Could you write out every line of the records below word for word, leaving the pictures out?

(Chart-based quiz items)

————

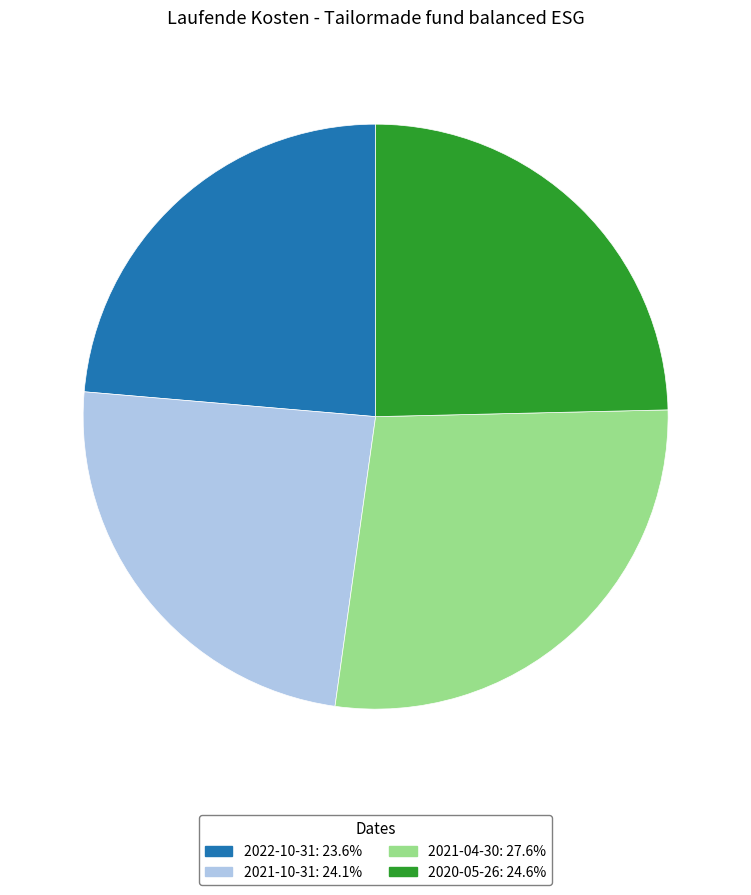

Is the sum of 2021-04-30 and 2020-05-26 greater than half?

Yes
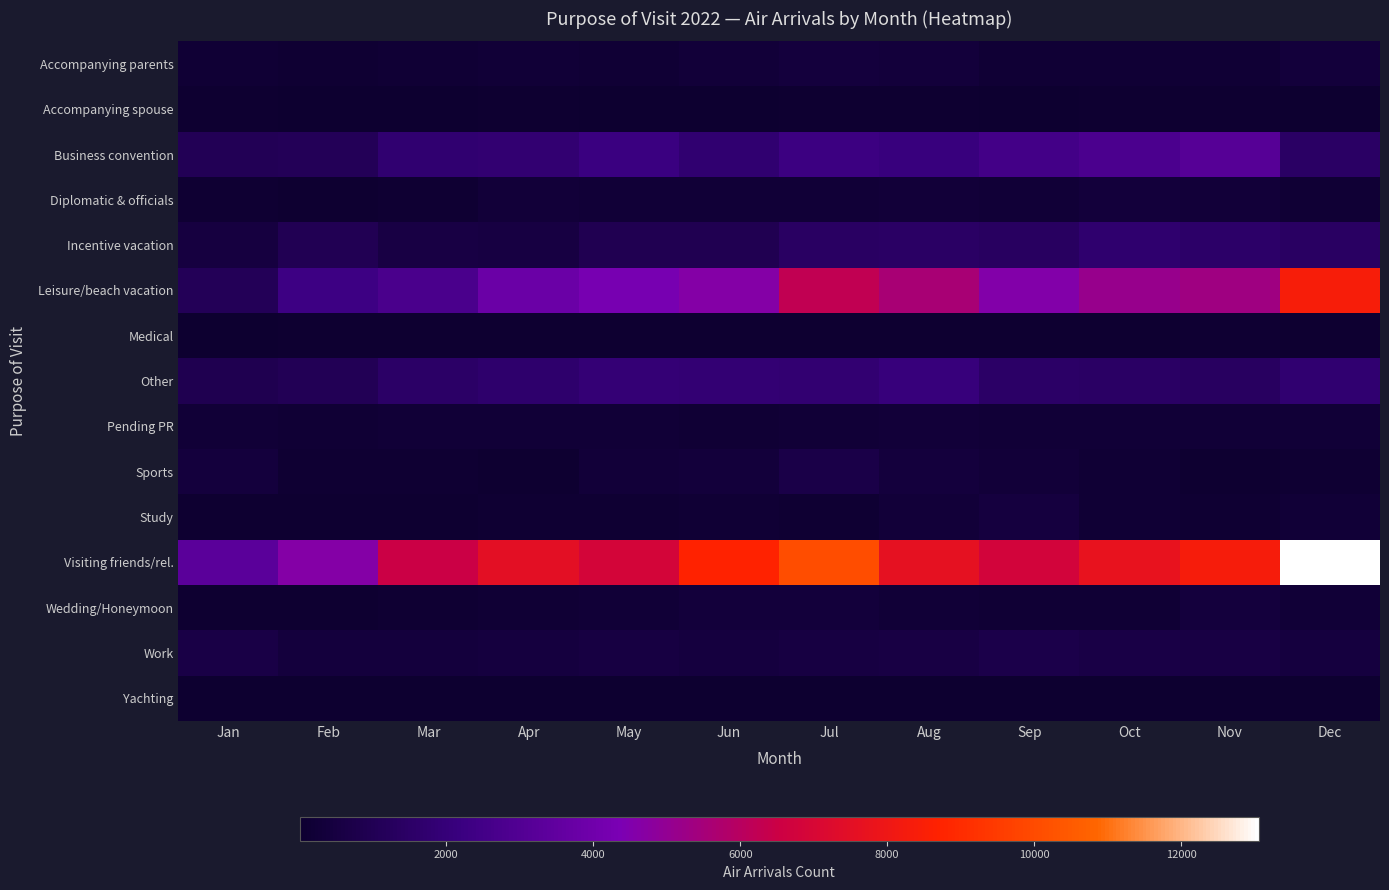

Which series has the largest total across all categories?

Visiting friends/rel.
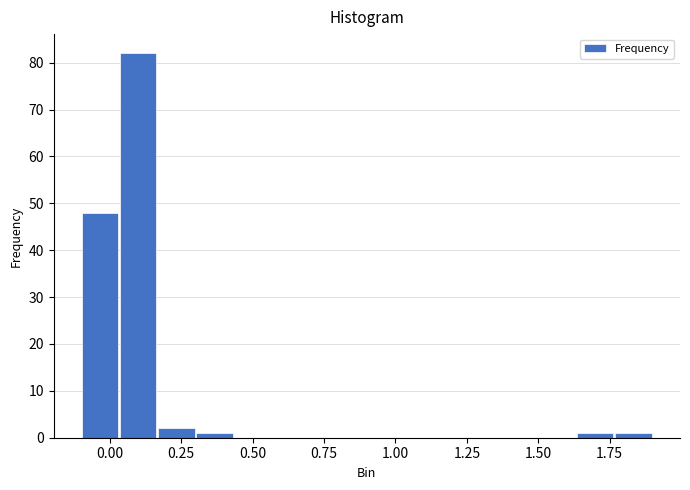

Around what value on the x-axis is the tallest bar? Give the approximate position of its centre, as read against the axis.

0.10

————

> Exercise answer:
Is the sum of 2021-04-30 and 2020-05-26 greater than half?

Yes

Which series has the largest total across all categories?

Visiting friends/rel.

Around what value on the x-axis is the tallest bar? Give the approximate position of its centre, as read against the axis.

0.10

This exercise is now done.